Speaker
Description
One of the DESY Tangerine Project is to evaluate monolithic active pixel sensors (MAPS) that are produced with small collection electrodes and in a 65 nm CMOS imaging technology. Consequently, precise simulations have proven essential for characterizing and predicting sensor performance, leading to improved performance designs.
To accomplish this kind of characterization, a simulation strategy can combine Monte Carlo simulation with electrostatic field simulations using Technology Computer-Aided Design (TCAD). The conventional square/rectangular pixel arrangements offer convenient fabrication and readout electronics, along with well-established data processing and analysis methods. However, there is a growing interest in the use of hexagonal pixel detectors as some different prototypes have been developed. The presented study investigates a hexagonal pixel grid arrangement to demonstrate potential benefits over square or rectangular pixel layouts.
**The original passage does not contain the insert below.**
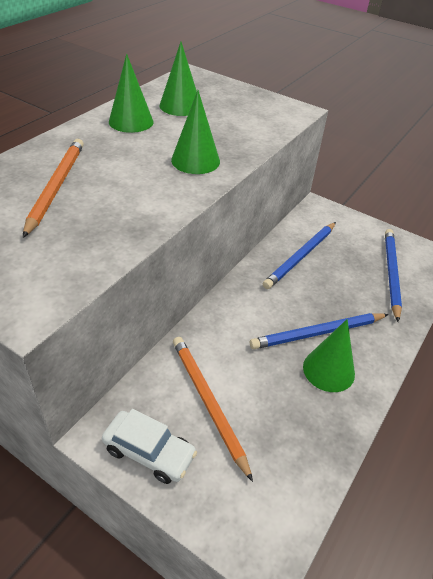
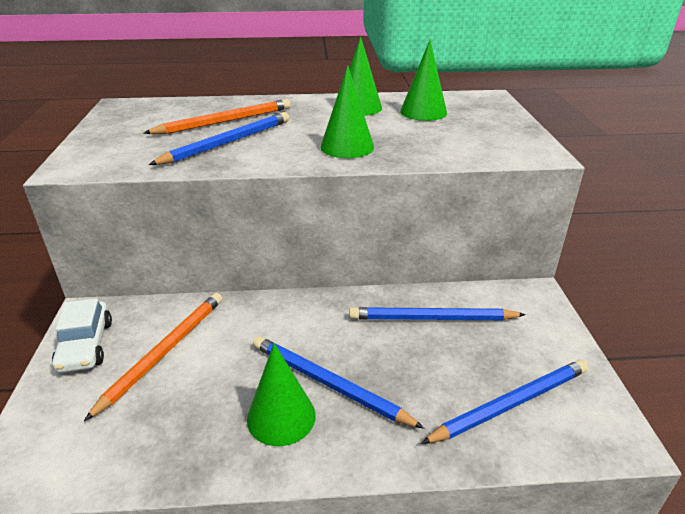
camera: 55 degrees right, 10 degrees down
(107, 204) = (227, 142): none -> blue pencil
Efficiency, cluster size, and spatial resolution are used to evaluate these different configurations, and the square and hexagonal pixel geometries are compared. Transient simulations in detectors are also executed to model the time-dependent behavior of detectors in response to incident particles of hexagonal pixels. The investigations undertaken in this work underscore the potential of the hexagonal pixel grid to enhance the performance of MAPS in high-energy physics experiments.